(PROBLEMS TO WORK ON):
**A)** Copy the section of the excerpt on the experiment-running infrastructure from "The infrastructure uses" up to and including "for each job.".
**B)** Continue the excerpt on running experiments through the cluster job infrastructure, starting after its last sentence.

(EXCERPT):
--------------------------------------------------
The experiments that do not, exist in
exp/some-experiment
subdiectories, and use ad-hoc scripts or are completely manual -- each such and has its own README with instructions.
This infrastructure allows to invoke apps (on various input sizes, with various rank counts) by specifying parameters on in a target name and invoking that target. The infrastructure also makes it easy to enqueue the target invocations into jobs on the supported HPC clusters.
The general idea is that you can time a particular run of an application with a command like:
$ cd casper-utils/exp/cahn-hilliard/CLUSTER
$ make dat/test-1/ch_mesh-64_ranks-2_tpn-16_trial-1.csv
This command would create this file, if it doesn't already exist. The
underlying command for the app is specified in each Makefile
and determines
how this file is created and what it contains (e.g. timings), and what other
files might be created along with it (e.g. .sol
with solution data).
The path must start with two levels of subdirectories dat/test-1
. The
file name is a key-value map (e.g. {mesh=64, ranks=1, ....}
above) and
this map is used to construct the command by which the app is invoked.
Any keys can be added, but some keys are required, depending on the
Makefile
for an individual experiment.
Some job parameters may be specified via make variables:
$ make MAX_TIME=60 QUEUE=debug dat/test-1/ch_mesh-64_ranks-2_tpn-16.csv
There are two main usage modes:
A. wrapped into a job and enqueued to the job manager
B. direct invocation in the current shell (enabled by IN=1
make var)
Mode A makes sense only on HPC clusters with a job manager. Mode B makes sense only on in an interactive job session on a "MOM" node on Theta cluster or a "batch" node on Summit, or on a generic host without a resource manager.
The infrastructure uses the persistent DVM (Distributed Virtual Machine) provided by the OpenMPI stack. This sets up the OpenMPI daemons on each node in the job allocation only onces, and allows jobs to be invoked without having to redo this setup for each job.
--------------------------------------------------
(DATA EXCERPTS):
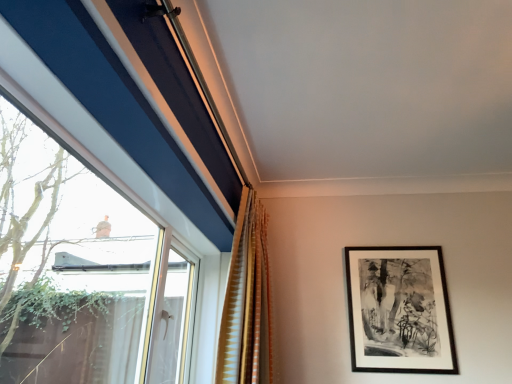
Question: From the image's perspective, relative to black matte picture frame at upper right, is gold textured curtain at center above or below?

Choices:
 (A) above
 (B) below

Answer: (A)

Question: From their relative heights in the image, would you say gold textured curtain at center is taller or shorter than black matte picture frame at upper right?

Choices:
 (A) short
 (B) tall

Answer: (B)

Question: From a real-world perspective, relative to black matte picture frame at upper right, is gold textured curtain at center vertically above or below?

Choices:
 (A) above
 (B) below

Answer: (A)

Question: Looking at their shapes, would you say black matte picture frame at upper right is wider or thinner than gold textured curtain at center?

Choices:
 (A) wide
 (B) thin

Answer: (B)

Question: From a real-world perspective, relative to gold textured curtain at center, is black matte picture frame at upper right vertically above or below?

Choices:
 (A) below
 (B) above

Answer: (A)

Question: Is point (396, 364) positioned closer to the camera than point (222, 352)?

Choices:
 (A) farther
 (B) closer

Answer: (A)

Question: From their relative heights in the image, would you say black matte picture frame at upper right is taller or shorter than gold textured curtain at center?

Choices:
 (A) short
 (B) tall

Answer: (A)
--------------------------------------------------
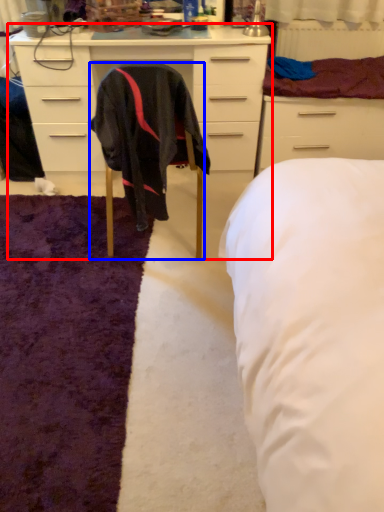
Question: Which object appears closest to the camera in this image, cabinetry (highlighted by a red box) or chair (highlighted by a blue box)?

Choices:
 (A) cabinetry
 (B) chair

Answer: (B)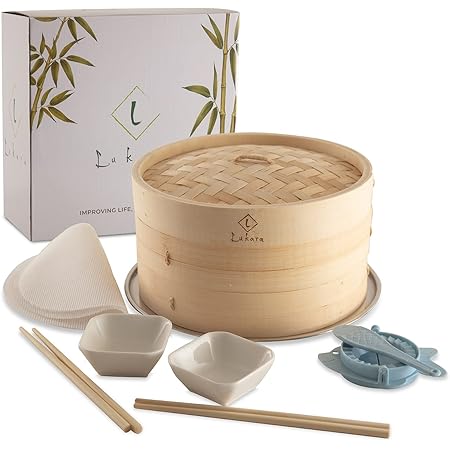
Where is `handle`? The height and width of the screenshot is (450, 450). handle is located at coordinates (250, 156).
--------------------------------------------------
(WRITTEN ANSWERS):
**A)**
The infrastructure uses the persistent DVM (Distributed Virtual Machine) provided by the OpenMPI stack. This sets up the OpenMPI daemons on each node in the job allocation only onces, and allows jobs to be invoked without having to redo this setup for each job.

**B)**
In Mode A, launching of the DVM is part of the job. To submit a job, you would just run:
$ make IN=1 dat/test-12/ch_mesh-64_ranks-2_tpn-16_trial-1.csv
But, in Mode B, you need to launch the DVM before invoking the target:
$ prte --daemonize
$ make IN=1 dat/test-12/ch_mesh-64_ranks-2_tpn-16_trial-1.csv
$ make IN=1 dat/test-12/ch_mesh-64_ranks-2_tpn-16_trial-2.csv
$ pterm
In Mode B, in theory, you can invoke multiple jobs in the same DVM in parallel
(e.g. the two make commands above might be put into background with &
), but
this doesn't always work due to bugs in PRRTE/OpenMPI, so prefer
to run one job at a time.
In Mode A, in theory, you can invoke multiple targets (one job per each) and let them run concurrently. However, due to bugs in PRRTE/OpenMPI, when a job in one DVM dies it takes down the other DVMs with it (observed on Summit). So, prefer to have only one job running at a time. This is very annoying, since HPC clusters do let users submit and run at least several jobs concurrently. But, the only way is to fix the bugs.
Some useful features (but beware of the bugs mentioned above!) (dry-mode
make -n ...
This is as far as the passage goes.